**Goal:** Copy out the lines of the records from the start through the line containing "v(-80.61, 34.56) *", both ends included, character for character.

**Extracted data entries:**
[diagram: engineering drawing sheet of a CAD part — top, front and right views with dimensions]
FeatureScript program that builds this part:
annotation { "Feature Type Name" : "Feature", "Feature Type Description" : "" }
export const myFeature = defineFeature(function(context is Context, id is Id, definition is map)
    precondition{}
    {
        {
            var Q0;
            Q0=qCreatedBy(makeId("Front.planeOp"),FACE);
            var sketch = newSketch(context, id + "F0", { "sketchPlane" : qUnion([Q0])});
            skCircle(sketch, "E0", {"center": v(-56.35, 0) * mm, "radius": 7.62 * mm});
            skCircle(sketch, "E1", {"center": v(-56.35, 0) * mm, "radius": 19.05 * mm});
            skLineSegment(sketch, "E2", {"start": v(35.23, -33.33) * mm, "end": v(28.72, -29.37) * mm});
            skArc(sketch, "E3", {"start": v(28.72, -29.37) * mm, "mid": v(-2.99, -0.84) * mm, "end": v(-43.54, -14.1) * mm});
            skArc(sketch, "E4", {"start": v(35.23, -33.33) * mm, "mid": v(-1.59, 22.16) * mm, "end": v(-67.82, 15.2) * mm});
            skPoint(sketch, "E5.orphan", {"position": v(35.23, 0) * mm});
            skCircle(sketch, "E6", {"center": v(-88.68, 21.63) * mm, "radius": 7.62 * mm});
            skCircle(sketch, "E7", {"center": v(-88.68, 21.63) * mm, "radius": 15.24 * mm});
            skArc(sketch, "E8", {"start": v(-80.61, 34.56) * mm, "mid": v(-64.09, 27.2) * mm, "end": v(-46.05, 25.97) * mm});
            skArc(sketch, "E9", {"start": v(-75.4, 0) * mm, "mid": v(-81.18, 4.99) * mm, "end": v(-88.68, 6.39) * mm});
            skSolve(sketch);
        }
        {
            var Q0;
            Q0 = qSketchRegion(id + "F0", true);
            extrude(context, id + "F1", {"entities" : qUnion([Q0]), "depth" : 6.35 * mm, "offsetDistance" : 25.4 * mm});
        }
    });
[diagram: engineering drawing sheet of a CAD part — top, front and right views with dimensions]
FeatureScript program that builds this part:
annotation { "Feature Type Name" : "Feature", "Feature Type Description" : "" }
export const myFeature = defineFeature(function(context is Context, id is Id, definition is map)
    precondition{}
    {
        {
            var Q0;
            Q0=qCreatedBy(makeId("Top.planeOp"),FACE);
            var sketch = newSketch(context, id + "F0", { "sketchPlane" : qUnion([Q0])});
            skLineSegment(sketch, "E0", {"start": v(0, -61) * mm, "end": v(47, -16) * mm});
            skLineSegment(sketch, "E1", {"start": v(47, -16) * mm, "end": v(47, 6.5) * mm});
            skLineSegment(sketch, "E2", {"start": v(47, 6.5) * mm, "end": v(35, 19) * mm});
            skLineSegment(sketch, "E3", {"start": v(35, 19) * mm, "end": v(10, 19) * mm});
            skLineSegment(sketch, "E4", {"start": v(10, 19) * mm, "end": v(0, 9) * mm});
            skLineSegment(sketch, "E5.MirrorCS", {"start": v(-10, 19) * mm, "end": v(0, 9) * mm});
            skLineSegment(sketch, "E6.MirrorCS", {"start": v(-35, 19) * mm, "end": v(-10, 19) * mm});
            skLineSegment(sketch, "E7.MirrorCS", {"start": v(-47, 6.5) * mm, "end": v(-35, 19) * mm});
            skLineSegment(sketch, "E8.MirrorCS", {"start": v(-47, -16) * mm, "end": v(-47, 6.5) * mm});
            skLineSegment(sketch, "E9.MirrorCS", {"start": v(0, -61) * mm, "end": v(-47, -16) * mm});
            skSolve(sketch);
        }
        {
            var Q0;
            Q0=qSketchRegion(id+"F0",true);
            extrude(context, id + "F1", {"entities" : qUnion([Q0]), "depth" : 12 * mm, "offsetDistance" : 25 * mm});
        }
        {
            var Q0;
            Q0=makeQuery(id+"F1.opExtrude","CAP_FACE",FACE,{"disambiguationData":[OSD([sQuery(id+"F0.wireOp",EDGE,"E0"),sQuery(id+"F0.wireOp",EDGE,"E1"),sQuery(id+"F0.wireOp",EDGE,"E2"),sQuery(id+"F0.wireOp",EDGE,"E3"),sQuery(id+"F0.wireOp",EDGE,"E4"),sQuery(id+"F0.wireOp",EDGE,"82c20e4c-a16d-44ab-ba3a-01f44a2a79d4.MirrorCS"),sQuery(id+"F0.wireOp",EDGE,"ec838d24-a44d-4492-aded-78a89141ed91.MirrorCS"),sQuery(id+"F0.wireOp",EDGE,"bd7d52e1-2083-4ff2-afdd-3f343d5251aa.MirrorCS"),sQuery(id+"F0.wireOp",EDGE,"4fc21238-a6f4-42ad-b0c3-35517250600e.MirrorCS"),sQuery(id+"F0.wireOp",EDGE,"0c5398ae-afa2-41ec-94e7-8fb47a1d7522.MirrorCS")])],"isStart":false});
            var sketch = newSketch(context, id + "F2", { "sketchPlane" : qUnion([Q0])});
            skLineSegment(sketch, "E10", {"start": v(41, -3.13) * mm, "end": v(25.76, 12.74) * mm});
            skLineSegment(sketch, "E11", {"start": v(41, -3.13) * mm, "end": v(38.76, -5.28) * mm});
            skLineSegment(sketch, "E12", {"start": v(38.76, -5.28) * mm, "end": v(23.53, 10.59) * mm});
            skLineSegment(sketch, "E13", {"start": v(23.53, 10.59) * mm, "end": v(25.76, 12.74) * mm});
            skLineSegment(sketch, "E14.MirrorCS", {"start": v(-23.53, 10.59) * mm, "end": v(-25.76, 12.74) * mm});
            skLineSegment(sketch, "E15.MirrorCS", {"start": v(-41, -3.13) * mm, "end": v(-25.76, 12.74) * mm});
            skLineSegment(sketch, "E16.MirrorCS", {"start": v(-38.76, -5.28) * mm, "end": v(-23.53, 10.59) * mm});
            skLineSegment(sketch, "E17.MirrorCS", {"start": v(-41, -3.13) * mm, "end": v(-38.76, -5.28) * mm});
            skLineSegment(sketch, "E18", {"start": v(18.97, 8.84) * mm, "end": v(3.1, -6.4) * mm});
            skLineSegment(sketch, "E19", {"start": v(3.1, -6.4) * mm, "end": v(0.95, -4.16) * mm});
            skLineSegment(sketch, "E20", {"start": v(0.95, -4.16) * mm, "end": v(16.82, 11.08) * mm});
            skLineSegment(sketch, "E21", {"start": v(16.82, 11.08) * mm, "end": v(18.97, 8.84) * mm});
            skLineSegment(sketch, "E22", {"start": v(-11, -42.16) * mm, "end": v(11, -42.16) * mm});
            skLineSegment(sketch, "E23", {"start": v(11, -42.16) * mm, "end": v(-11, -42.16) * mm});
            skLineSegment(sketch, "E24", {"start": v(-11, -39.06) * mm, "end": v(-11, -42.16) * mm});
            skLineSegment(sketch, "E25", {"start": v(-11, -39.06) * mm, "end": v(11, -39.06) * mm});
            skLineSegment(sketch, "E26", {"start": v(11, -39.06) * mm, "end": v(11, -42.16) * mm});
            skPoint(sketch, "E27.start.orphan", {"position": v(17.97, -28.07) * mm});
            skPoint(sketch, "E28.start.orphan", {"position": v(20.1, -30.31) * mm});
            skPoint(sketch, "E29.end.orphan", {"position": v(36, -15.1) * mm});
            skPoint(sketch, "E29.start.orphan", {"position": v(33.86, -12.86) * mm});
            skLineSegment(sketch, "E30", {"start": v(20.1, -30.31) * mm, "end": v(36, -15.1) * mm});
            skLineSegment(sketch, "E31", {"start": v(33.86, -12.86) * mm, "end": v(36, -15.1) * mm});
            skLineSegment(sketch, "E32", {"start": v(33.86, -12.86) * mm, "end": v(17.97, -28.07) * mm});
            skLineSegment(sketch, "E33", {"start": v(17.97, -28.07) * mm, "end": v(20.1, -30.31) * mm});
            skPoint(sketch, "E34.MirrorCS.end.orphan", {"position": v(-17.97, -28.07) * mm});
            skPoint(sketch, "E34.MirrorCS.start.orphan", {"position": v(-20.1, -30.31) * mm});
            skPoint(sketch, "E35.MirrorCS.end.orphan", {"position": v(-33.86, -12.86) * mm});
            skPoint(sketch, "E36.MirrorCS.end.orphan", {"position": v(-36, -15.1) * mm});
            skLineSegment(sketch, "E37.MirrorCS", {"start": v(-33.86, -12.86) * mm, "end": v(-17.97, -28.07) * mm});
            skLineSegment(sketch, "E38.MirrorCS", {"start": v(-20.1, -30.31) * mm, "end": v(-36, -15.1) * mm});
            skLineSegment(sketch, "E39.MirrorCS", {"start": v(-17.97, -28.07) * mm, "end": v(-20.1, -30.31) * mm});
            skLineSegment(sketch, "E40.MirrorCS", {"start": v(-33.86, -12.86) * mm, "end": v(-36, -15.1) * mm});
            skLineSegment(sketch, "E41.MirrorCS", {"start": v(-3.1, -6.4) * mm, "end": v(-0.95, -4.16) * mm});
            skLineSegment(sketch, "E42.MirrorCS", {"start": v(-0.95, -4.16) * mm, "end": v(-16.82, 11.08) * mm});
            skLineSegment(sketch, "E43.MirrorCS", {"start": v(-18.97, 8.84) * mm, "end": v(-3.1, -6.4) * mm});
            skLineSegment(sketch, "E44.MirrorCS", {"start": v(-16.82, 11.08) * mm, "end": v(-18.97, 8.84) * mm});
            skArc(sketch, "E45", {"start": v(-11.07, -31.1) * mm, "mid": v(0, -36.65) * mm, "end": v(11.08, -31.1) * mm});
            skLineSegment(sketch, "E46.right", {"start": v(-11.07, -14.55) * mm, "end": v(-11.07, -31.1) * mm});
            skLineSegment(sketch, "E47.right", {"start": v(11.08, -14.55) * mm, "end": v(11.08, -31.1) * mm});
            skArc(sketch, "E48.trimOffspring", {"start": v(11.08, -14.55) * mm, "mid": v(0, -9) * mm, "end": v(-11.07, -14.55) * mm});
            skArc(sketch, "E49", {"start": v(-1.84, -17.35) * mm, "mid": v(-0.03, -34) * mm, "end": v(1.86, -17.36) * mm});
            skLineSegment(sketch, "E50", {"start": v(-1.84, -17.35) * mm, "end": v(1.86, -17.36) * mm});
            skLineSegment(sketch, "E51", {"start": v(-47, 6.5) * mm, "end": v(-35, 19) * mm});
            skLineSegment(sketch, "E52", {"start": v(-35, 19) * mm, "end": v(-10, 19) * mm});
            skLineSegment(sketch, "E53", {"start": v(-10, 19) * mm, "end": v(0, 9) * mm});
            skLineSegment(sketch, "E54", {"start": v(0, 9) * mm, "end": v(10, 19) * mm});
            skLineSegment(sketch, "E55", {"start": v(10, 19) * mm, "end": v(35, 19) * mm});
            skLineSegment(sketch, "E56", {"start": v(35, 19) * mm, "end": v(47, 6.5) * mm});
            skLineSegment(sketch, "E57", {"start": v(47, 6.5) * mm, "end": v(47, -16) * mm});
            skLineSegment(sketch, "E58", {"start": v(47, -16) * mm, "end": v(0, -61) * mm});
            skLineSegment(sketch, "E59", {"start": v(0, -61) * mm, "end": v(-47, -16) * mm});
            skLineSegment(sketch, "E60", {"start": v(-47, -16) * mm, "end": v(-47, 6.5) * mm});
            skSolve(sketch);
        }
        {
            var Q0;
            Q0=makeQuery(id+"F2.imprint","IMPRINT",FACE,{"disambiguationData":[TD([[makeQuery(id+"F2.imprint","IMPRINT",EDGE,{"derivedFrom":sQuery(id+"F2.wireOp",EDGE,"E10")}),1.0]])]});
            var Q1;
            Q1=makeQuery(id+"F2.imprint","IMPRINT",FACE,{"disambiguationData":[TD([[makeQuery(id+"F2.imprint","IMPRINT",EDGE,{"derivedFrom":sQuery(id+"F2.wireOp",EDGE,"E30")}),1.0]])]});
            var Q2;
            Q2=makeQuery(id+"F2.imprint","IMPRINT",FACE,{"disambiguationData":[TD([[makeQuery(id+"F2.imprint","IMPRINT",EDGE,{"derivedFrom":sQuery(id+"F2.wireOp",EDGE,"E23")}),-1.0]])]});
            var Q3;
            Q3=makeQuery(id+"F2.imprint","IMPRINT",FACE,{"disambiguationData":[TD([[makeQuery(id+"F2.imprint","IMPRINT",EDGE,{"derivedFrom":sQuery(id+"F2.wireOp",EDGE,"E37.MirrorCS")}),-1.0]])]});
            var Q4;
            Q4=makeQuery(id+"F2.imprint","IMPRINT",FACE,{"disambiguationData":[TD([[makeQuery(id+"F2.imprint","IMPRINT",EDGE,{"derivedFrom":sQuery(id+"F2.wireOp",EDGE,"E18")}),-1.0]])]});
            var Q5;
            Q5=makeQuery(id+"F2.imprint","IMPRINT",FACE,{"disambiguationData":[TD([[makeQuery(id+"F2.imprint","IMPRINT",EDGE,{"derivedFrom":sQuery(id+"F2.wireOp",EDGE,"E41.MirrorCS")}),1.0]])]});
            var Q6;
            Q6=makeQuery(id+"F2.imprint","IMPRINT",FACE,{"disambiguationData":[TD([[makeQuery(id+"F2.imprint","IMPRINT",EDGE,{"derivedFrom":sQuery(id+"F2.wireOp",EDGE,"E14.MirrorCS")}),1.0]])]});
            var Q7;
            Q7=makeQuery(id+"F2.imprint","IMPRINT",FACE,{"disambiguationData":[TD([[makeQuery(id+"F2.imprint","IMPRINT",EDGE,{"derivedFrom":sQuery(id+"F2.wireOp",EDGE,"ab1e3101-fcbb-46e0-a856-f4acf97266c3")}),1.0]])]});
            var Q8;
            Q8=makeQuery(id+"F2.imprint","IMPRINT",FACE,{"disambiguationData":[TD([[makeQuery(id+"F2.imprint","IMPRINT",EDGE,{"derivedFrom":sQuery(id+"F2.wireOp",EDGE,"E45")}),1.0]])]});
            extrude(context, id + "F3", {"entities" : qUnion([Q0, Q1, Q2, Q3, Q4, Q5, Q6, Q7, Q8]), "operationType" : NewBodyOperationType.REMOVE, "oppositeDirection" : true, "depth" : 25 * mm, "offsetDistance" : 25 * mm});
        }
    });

**Finished answer:**
[diagram: engineering drawing sheet of a CAD part — top, front and right views with dimensions]
FeatureScript program that builds this part:
annotation { "Feature Type Name" : "Feature", "Feature Type Description" : "" }
export const myFeature = defineFeature(function(context is Context, id is Id, definition is map)
    precondition{}
    {
        {
            var Q0;
            Q0=qCreatedBy(makeId("Front.planeOp"),FACE);
            var sketch = newSketch(context, id + "F0", { "sketchPlane" : qUnion([Q0])});
            skCircle(sketch, "E0", {"center": v(-56.35, 0) * mm, "radius": 7.62 * mm});
            skCircle(sketch, "E1", {"center": v(-56.35, 0) * mm, "radius": 19.05 * mm});
            skLineSegment(sketch, "E2", {"start": v(35.23, -33.33) * mm, "end": v(28.72, -29.37) * mm});
            skArc(sketch, "E3", {"start": v(28.72, -29.37) * mm, "mid": v(-2.99, -0.84) * mm, "end": v(-43.54, -14.1) * mm});
            skArc(sketch, "E4", {"start": v(35.23, -33.33) * mm, "mid": v(-1.59, 22.16) * mm, "end": v(-67.82, 15.2) * mm});
            skPoint(sketch, "E5.orphan", {"position": v(35.23, 0) * mm});
            skCircle(sketch, "E6", {"center": v(-88.68, 21.63) * mm, "radius": 7.62 * mm});
            skCircle(sketch, "E7", {"center": v(-88.68, 21.63) * mm, "radius": 15.24 * mm});
            skArc(sketch, "E8", {"start": v(-80.61, 34.56) * mm, "mid": v(-64.09, 27.2) * mm, "end": v(-46.05, 25.97) * mm});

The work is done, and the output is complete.